→ **PROVIDED RECORDS**
☆ ☆ ☆ ☆
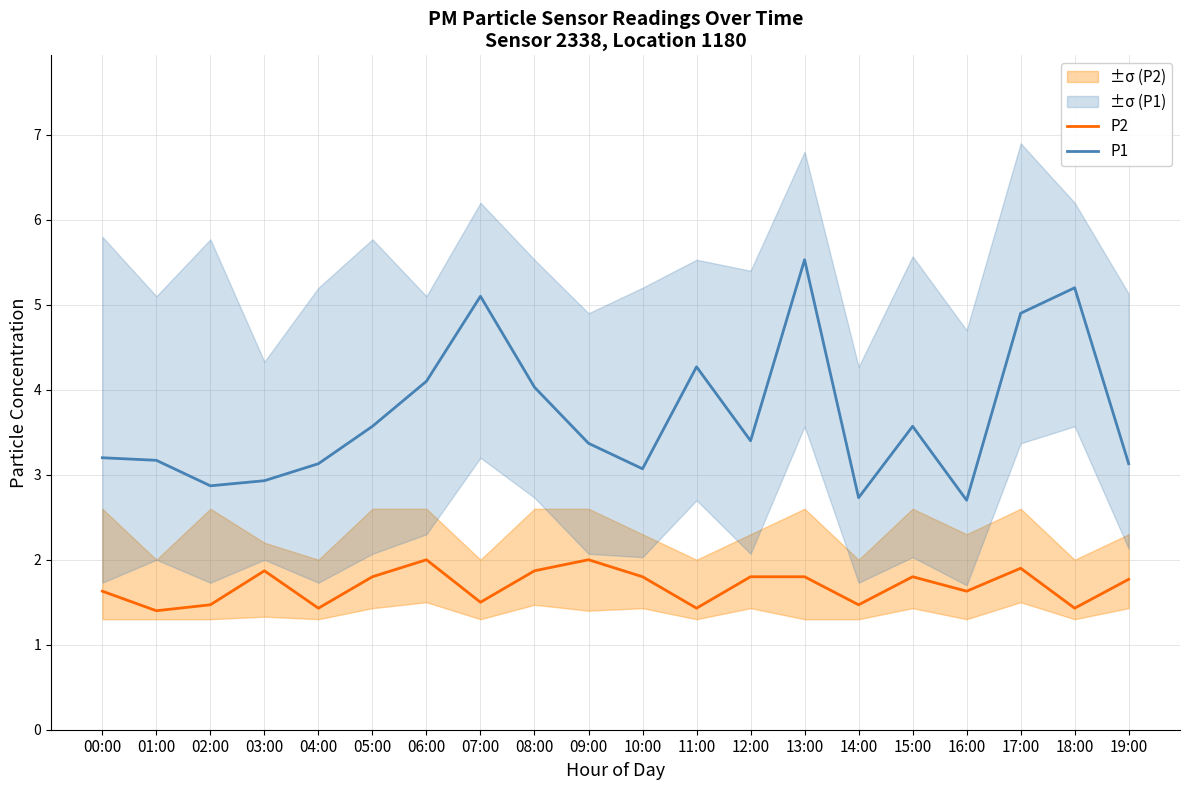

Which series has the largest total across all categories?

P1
☆ ☆ ☆ ☆
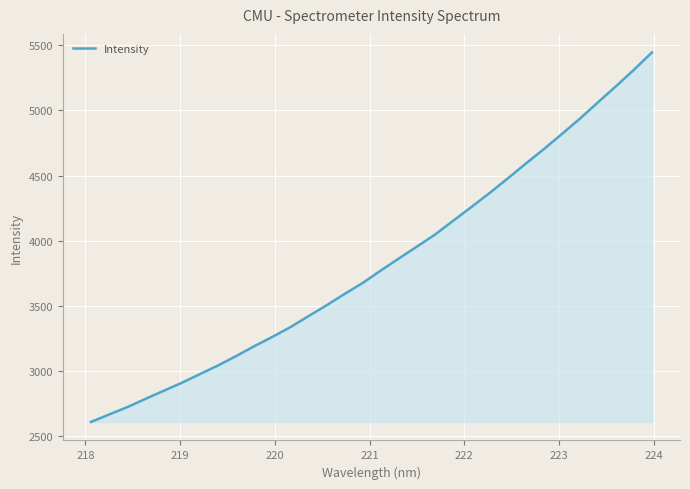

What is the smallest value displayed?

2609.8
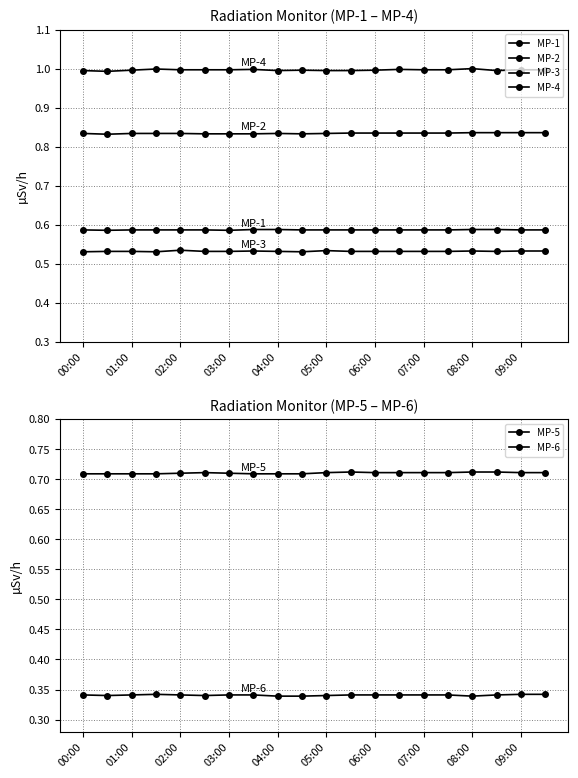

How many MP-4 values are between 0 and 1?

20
☆ ☆ ☆ ☆
→ **EXERCISE BRIEF**
Find every line in the listing above that contains the word "categories", matching case exactly, and copy each such line in full.

→ **TASK RESPONSE**
Which series has the largest total across all categories?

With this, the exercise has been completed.